Acute renal failure (ARF)
The historical clinical term; while outdated in clinical literature, it perfectly matches the ICD-10-CM code descriptors.
Acute kidney failure
The exact nomenclature used by the ICD-10-CM alphabetical index and tabular list.
Acute on chronic kidney failure
A common clinical presentation where AKI occurs in a patient with pre-existing baseline Chronic Kidney Disease (CKD).
🔗 RELATED TERMS
Chronic kidney disease (CKD) — N18.9 (Unspecified); a slow, progressive, irreversible loss of kidney function. AKI frequently occurs superimposed on CKD.
Acute tubular necrosis (ATN) — N17.0; the most common intrinsic cause of AKI, characterized by the death of tubular epithelial cells due to ischemia or toxins.
Azotemia — R79.89; the biochemical abnormality of elevated BUN and serum creatinine, often before clinical symptoms of full injury manifest.
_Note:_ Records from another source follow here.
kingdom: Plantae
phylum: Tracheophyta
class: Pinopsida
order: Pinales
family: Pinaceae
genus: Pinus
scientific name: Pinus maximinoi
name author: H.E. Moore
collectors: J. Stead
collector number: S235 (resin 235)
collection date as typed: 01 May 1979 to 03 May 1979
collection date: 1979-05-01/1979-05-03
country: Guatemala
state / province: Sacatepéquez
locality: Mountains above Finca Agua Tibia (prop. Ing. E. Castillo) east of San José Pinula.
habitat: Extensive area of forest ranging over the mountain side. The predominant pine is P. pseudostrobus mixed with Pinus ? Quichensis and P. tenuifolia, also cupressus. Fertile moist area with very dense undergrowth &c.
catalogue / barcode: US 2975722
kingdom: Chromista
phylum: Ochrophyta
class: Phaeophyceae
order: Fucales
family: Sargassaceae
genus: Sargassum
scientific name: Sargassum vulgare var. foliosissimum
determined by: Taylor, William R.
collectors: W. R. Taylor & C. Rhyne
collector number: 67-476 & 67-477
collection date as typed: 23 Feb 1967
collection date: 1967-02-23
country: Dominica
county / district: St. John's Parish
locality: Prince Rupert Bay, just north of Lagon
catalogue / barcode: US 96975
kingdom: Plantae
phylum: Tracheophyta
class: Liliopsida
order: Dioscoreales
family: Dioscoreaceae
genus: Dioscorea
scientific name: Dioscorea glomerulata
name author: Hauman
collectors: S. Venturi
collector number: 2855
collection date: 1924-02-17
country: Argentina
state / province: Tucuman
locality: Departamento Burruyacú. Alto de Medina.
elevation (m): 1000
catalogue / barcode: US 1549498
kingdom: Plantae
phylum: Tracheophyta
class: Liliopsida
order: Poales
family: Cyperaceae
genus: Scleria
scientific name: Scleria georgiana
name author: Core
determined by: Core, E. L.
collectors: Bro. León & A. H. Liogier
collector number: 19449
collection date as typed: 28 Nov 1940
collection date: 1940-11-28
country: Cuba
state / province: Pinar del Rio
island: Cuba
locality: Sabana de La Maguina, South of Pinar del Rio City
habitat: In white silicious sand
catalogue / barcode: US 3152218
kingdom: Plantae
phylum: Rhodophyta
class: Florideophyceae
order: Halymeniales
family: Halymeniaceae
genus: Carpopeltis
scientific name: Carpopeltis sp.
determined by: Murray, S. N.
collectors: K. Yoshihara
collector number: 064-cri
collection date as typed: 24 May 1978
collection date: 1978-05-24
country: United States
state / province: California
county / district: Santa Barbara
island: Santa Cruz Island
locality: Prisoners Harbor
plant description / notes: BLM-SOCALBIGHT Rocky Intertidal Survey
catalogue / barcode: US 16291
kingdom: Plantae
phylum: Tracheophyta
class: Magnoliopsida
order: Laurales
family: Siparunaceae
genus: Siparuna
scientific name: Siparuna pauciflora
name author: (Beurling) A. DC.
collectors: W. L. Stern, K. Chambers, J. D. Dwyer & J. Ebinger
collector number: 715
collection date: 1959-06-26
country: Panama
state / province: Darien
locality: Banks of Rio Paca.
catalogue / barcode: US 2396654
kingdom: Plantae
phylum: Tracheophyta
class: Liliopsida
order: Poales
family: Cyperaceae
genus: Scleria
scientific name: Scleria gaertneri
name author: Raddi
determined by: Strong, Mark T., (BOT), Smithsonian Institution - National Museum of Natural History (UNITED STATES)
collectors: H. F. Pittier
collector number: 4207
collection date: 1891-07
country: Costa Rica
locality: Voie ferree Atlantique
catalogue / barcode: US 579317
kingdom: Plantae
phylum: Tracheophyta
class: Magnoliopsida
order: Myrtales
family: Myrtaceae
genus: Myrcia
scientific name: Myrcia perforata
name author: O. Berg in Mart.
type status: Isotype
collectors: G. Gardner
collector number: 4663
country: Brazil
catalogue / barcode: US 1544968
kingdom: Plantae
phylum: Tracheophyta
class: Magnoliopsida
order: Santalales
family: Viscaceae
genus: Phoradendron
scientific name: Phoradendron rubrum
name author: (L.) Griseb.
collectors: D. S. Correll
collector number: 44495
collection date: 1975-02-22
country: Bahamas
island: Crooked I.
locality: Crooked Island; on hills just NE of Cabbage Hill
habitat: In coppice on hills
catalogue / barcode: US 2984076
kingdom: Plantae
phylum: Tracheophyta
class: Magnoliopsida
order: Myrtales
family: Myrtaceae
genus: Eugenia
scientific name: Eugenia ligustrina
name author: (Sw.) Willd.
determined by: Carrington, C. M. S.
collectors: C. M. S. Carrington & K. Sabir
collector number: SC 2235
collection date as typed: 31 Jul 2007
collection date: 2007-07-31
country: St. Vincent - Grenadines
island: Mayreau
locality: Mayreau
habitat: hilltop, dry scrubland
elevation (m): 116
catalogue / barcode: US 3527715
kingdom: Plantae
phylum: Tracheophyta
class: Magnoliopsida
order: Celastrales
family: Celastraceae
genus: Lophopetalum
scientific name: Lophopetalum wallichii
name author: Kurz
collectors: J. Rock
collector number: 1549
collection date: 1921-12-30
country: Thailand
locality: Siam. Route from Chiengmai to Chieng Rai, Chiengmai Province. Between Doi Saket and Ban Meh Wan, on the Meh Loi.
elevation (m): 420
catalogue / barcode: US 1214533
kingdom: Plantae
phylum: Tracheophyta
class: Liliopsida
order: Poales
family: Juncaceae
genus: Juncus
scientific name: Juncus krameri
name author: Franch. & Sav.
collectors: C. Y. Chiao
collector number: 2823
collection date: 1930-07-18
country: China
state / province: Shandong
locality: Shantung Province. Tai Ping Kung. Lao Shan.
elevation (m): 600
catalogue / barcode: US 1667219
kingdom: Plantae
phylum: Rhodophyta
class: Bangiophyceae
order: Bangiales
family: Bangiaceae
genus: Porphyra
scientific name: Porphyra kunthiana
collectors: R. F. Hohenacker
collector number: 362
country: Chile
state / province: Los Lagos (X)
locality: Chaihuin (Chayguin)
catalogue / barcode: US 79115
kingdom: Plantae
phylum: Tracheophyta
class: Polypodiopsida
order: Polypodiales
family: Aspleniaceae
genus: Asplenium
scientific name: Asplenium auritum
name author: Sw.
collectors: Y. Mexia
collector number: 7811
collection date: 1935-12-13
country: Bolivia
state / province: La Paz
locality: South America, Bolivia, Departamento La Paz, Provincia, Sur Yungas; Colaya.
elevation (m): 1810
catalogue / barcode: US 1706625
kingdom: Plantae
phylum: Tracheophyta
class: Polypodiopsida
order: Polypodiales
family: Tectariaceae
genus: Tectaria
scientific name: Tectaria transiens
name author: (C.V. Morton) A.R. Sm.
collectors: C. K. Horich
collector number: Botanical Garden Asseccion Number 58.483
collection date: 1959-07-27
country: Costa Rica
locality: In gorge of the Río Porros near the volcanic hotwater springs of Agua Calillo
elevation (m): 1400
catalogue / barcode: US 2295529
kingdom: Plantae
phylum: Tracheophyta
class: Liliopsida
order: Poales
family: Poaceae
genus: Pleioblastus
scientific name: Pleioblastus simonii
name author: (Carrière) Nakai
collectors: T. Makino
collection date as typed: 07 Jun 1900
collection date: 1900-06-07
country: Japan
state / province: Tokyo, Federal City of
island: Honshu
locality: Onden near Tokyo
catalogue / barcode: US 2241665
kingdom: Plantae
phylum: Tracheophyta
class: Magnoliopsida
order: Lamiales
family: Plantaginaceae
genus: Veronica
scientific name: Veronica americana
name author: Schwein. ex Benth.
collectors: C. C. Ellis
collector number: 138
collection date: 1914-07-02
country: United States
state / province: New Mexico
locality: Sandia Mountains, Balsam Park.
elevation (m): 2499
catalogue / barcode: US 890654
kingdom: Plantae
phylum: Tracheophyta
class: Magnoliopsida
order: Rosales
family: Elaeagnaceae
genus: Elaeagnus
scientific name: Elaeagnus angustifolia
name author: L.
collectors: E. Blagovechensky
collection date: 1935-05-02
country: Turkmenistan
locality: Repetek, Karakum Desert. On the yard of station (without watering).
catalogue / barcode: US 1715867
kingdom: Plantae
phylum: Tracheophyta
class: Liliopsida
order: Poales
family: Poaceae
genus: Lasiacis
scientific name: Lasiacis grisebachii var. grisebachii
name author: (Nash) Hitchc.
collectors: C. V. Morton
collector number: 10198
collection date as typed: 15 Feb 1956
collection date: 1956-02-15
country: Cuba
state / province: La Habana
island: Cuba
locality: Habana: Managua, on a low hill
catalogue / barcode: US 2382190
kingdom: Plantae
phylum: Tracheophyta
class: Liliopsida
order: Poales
Oliguria — R34; decreased urine output; a hallmark clinical symptom and diagnostic criterion for AKI.
Anuria — R34; the complete absence of urine output, indicating severe organ shutdown.
dialysis — Extracorporeal renal replacement therapy utilized emergently in severe AKI when life-threatening fluid overload, hyperkalemia, or profound acidemia occur.
⚠️ ICD-10-CM / Chapter Nuances: In the ICD-10-CM Alphabetic Index, looking up “Injury > kidney > acute” instructs the coder to “see Failure, kidney, acute.” Therefore, AKI maps directly to the N17 category. Do not use a traumatic injury code (S-code) unless the kidney was physically lacerated or traumatized by external force.
Hemodialysis procedure with single evaluation by a physician or other qualified health care professional (Used for a standard acute inpatient dialysis session)
Hemodialysis procedure requiring repeated evaluation(s) with or without substantial revision of dialysate prescription (Used when the patient is hemodynamically unstable during the AKI and requires multiple physician assessments during the session)
Ultrasound, retroperitoneal (e.g., renal, aorta, nodes), real time with image documentation; complete (The standard initial imaging modality to rule out postrenal/obstructive causes of AKI, such as hydronephrosis)
Significant, separately identifiable E&M service — Append to a hospital E&M code (e.g., 99222, 99232) if a significant evaluation is performed for a reason unrelated to the acute dialysis procedure (90935) on the same day.
Professional component — Used by the radiologist interpreting the renal ultrasound (76770).
⚠️ Coding Note: The most frequent audit finding related to Acute Kidney Injury involves “Acute on Chronic” presentations. If a provider documents “Acute on chronic kidney injury,” you must code both the acute failure (N17.9) and the appropriate CKD stage (e.g., N18.32 for Stage 3b, or N18.9 if unspecified). Secondly, never assume an etiology. Even if the patient was severely dehydrated (prerenal), do not code ATN (N17.0) unless the physician explicitly writes “acute tubular necrosis.” Finally, if the patient is admitted specifically for AKI, ensure that dehydration (E86.0) or sepsis (A41.9) are sequenced correctly based on the circumstances of admission, as AKI is frequently a secondary manifestation (a complication) of a broader systemic shock state.